*Task*.
Transcribe the listing below from the line containing "Considere o timing da aquisição do porto." through the line containing "Gerir a escassez e a abundância de recursos", including both of those lines.

+ + + +

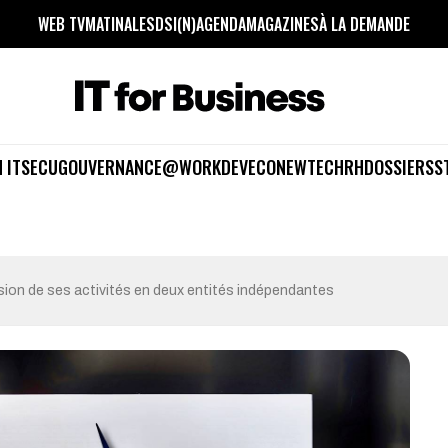
WEB TV
MATINALES
DSI(N)
AGENDA
MAGAZINES
À LA DEMANDE
 IT
SECU
GOUVERNANCE
@WORK
DEV
ECO
NEWTECH
RH
DOSSIERS
S
sion de ses activités en deux entités indépendantes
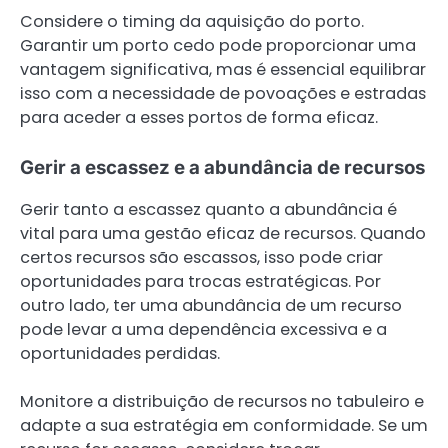
Considere o timing da aquisição do porto.
Garantir um porto cedo pode proporcionar uma
vantagem significativa, mas é essencial equilibrar
isso com a necessidade de povoações e estradas
para aceder a esses portos de forma eficaz.
Gerir a escassez e a abundância de recursos
Gerir tanto a escassez quanto a abundância é
vital para uma gestão eficaz de recursos. Quando
certos recursos são escassos, isso pode criar
oportunidades para trocas estratégicas. Por
outro lado, ter uma abundância de um recurso
pode levar a uma dependência excessiva e a
oportunidades perdidas.
Monitore a distribuição de recursos no tabuleiro e
adapte a sua estratégia em conformidade. Se um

+ + + +

*Exercise result*.
Considere o timing da aquisição do porto.
Garantir um porto cedo pode proporcionar uma
vantagem significativa, mas é essencial equilibrar
isso com a necessidade de povoações e estradas
para aceder a esses portos de forma eficaz.
Gerir a escassez e a abundância de recursos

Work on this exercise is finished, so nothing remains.